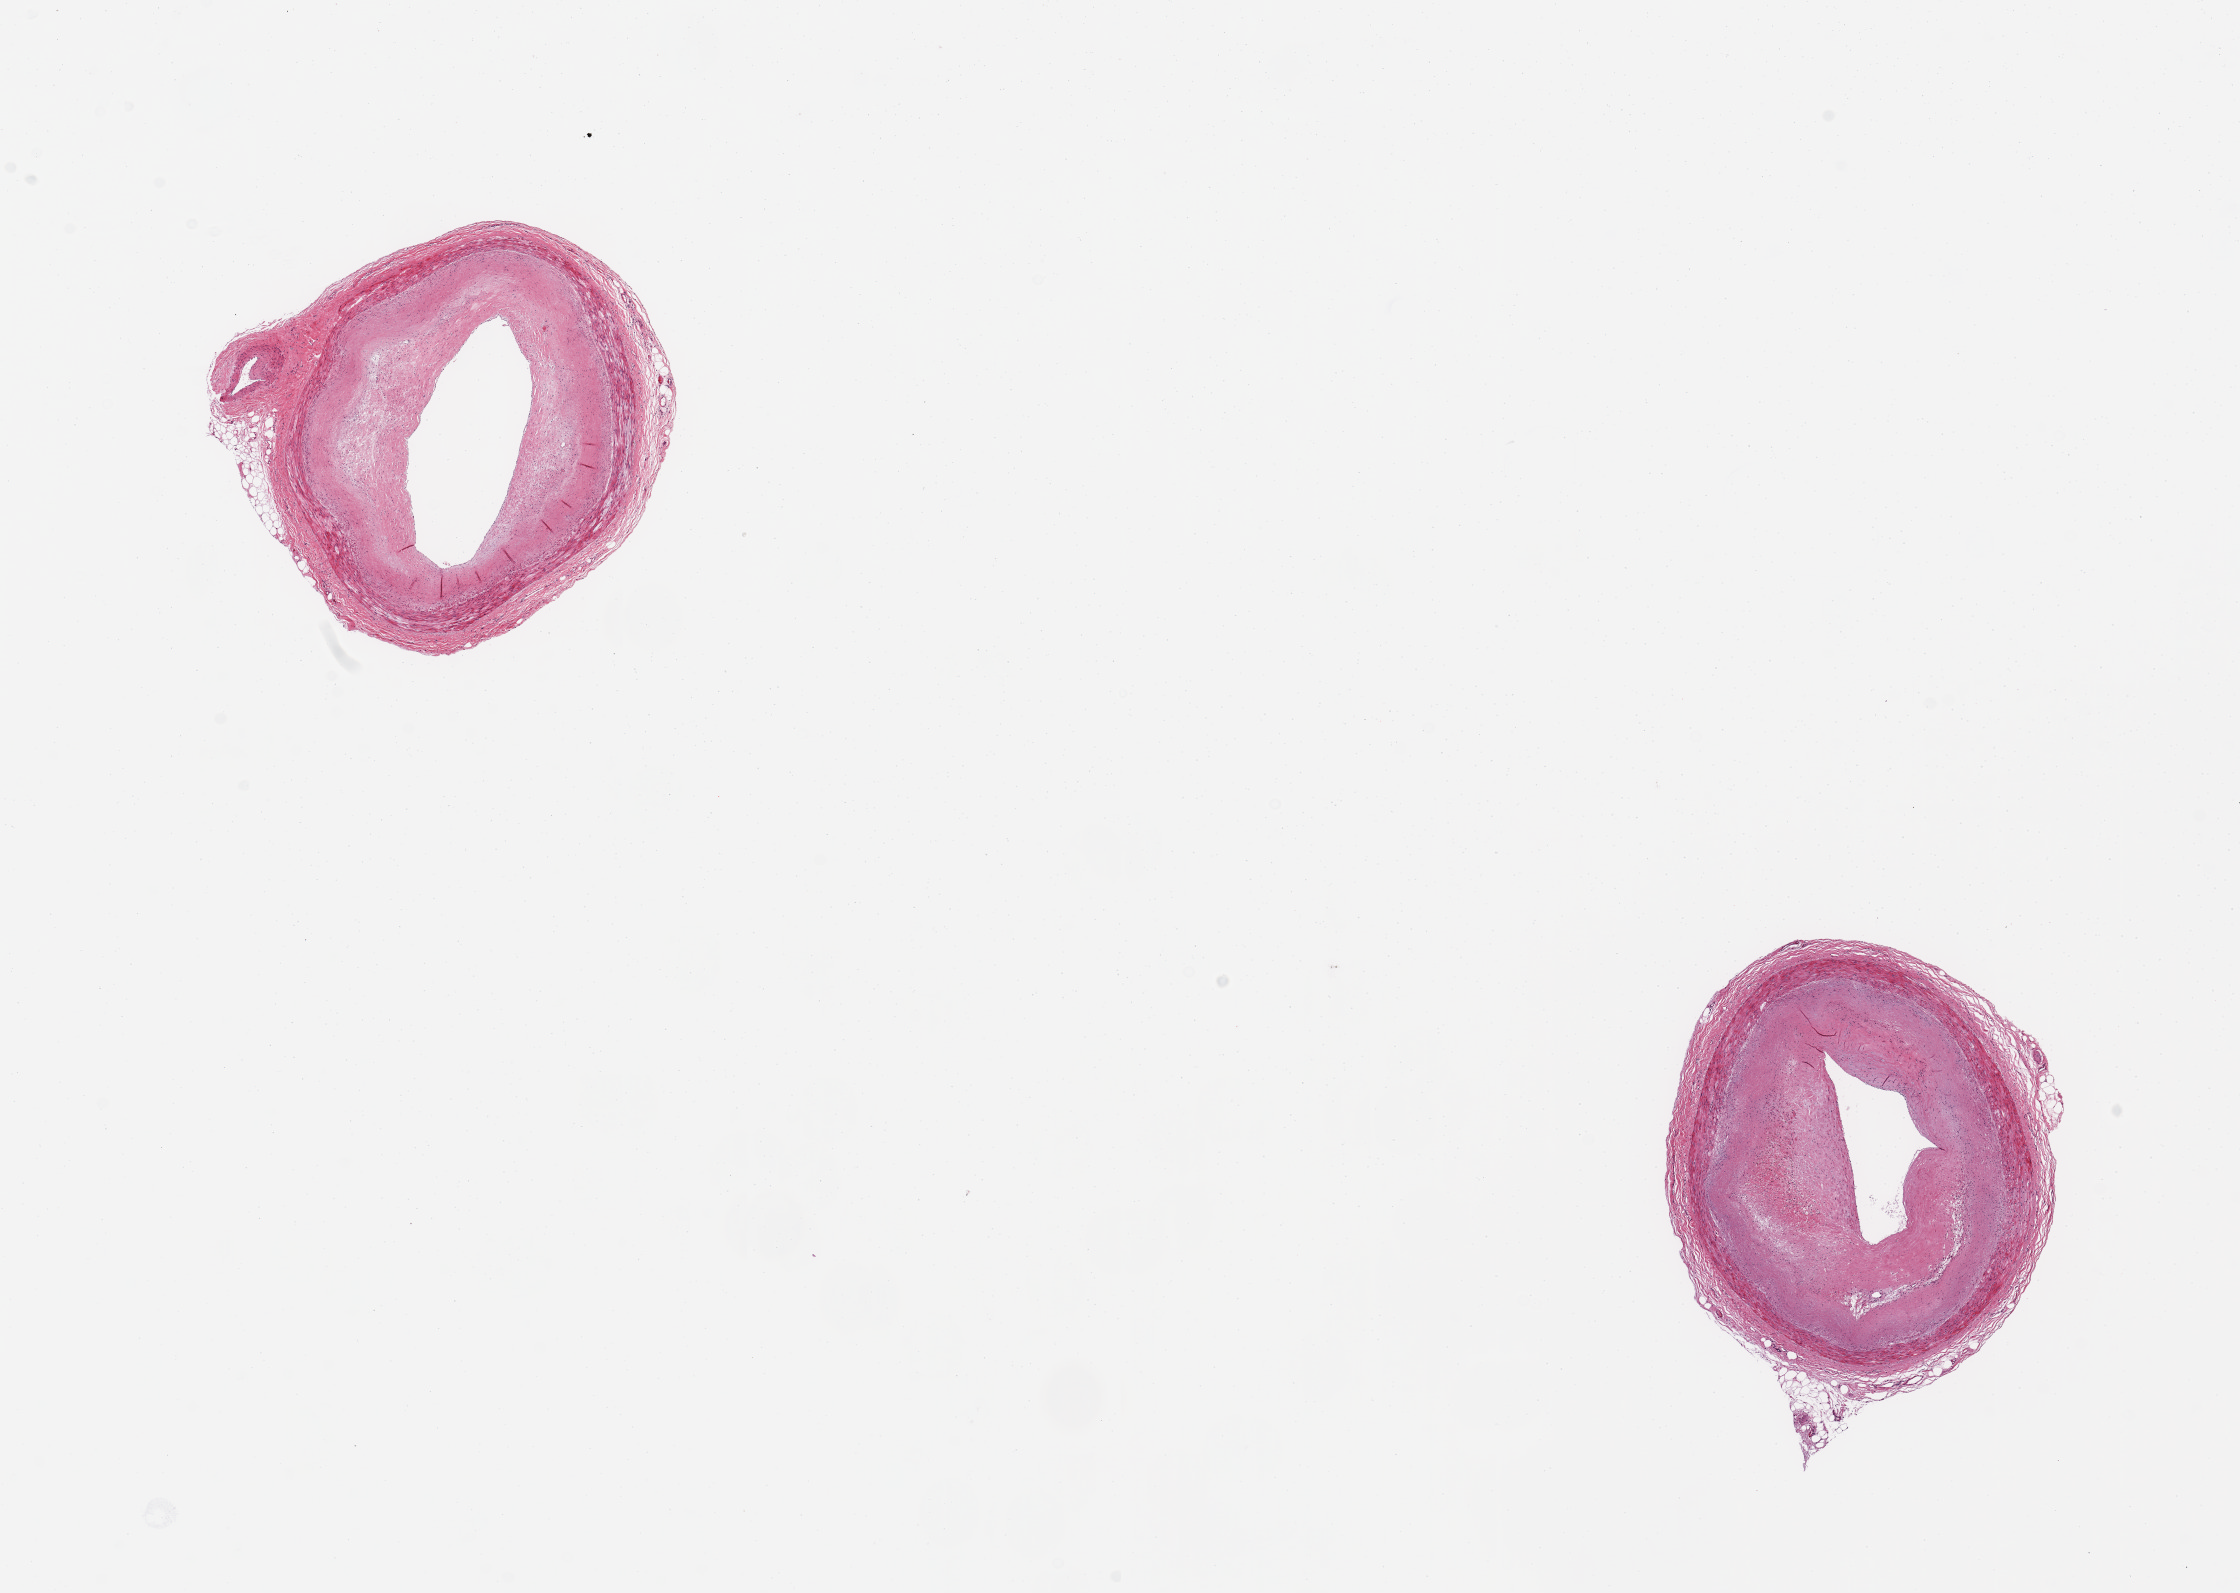
H&E whole-slide image, low-resolution overview of the scanned area, about 17.7 x 12.6 mm (slide scanned at 20x); PAXgene-fixed paraffin-embedded (PFPE) section; sampled site (target tissue): coronary artery; tissue donor sample. Donor: male.
* review note (as recorded): 2 ~3.5mm sections, ~50-60% occlusive atherosclerosis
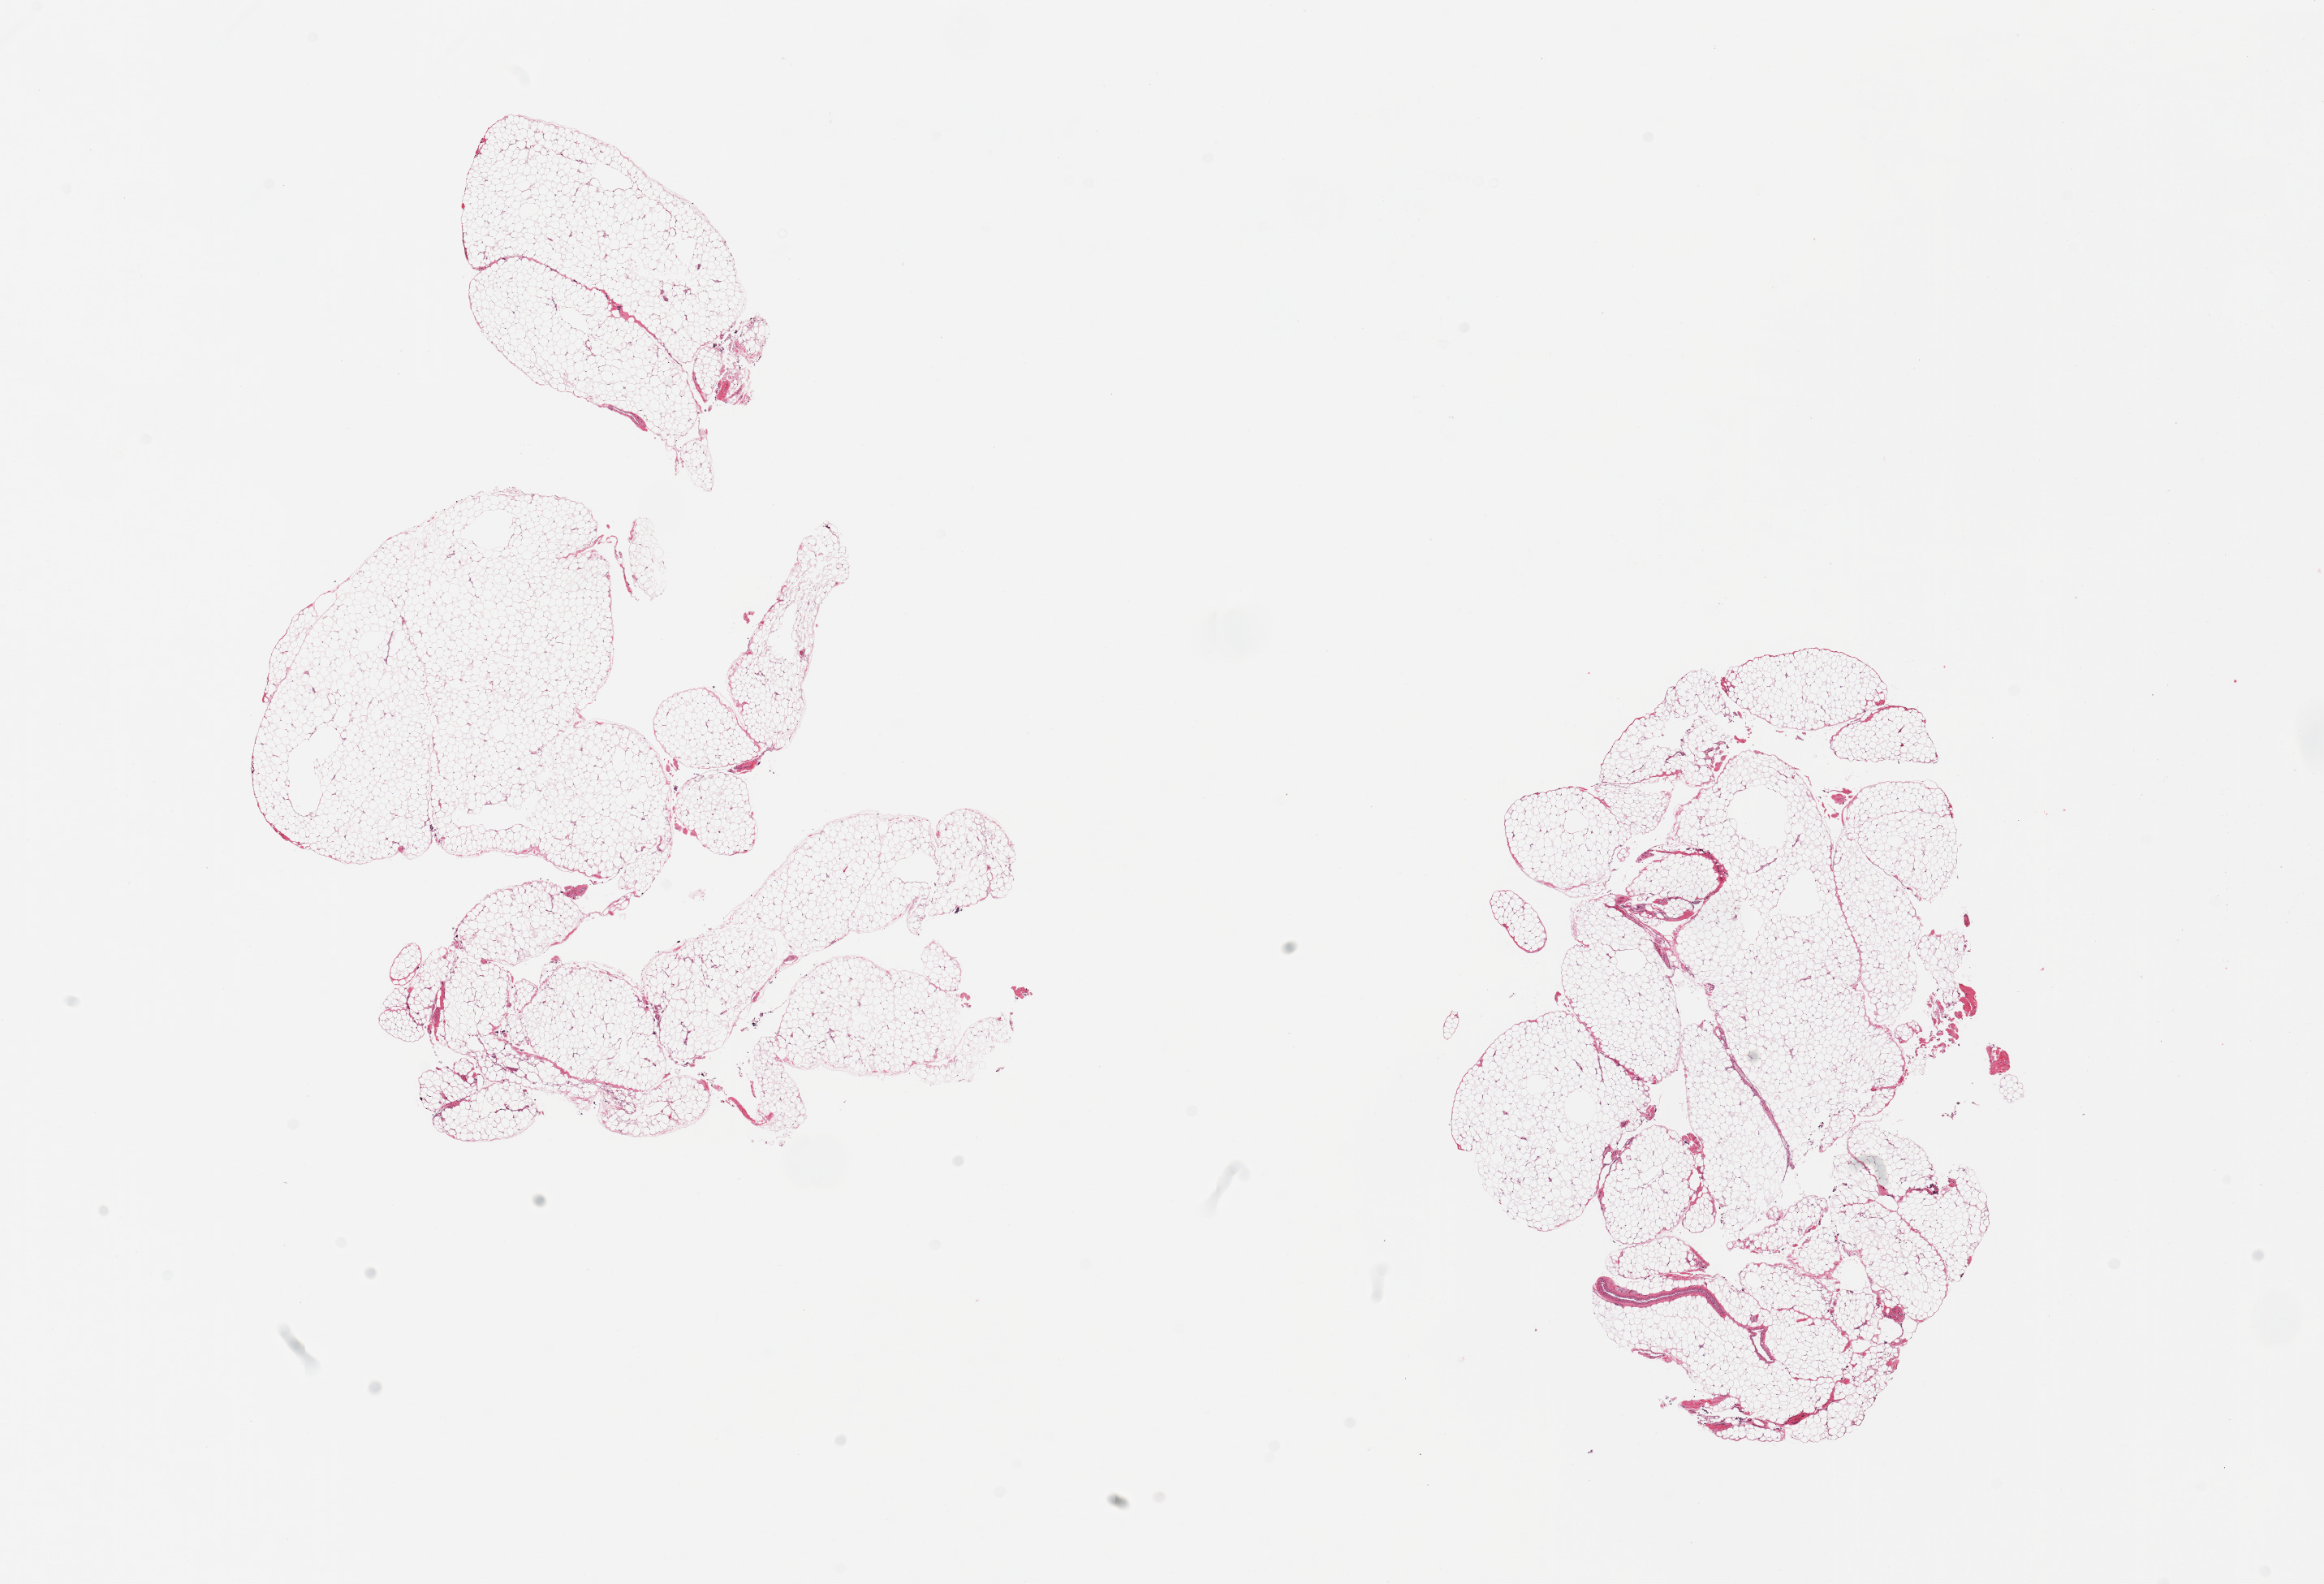
Digitized haematoxylin and eosin-stained section — a low-resolution overview of the entire scanned area, about 22.6 x 15.4 mm (acquisition: 20x scan), PAXgene-fixed, paraffin-embedded tissue, target tissue: omentum, tissue donor sample.
Reviewer comment on this tissue sample: 2 pieces.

Exercise directions:
Every last line above must be reproduced as written, and no pictures belong in the copy.

Response area:
H&E whole-slide image, low-resolution overview of the scanned area, about 17.7 x 12.6 mm (slide scanned at 20x); PAXgene-fixed paraffin-embedded (PFPE) section; sampled site (target tissue): coronary artery; tissue donor sample. Donor: male.
* review note (as recorded): 2 ~3.5mm sections, ~50-60% occlusive atherosclerosis
Digitized haematoxylin and eosin-stained section — a low-resolution overview of the entire scanned area, about 22.6 x 15.4 mm (acquisition: 20x scan), PAXgene-fixed, paraffin-embedded tissue, target tissue: omentum, tissue donor sample.
Reviewer comment on this tissue sample: 2 pieces.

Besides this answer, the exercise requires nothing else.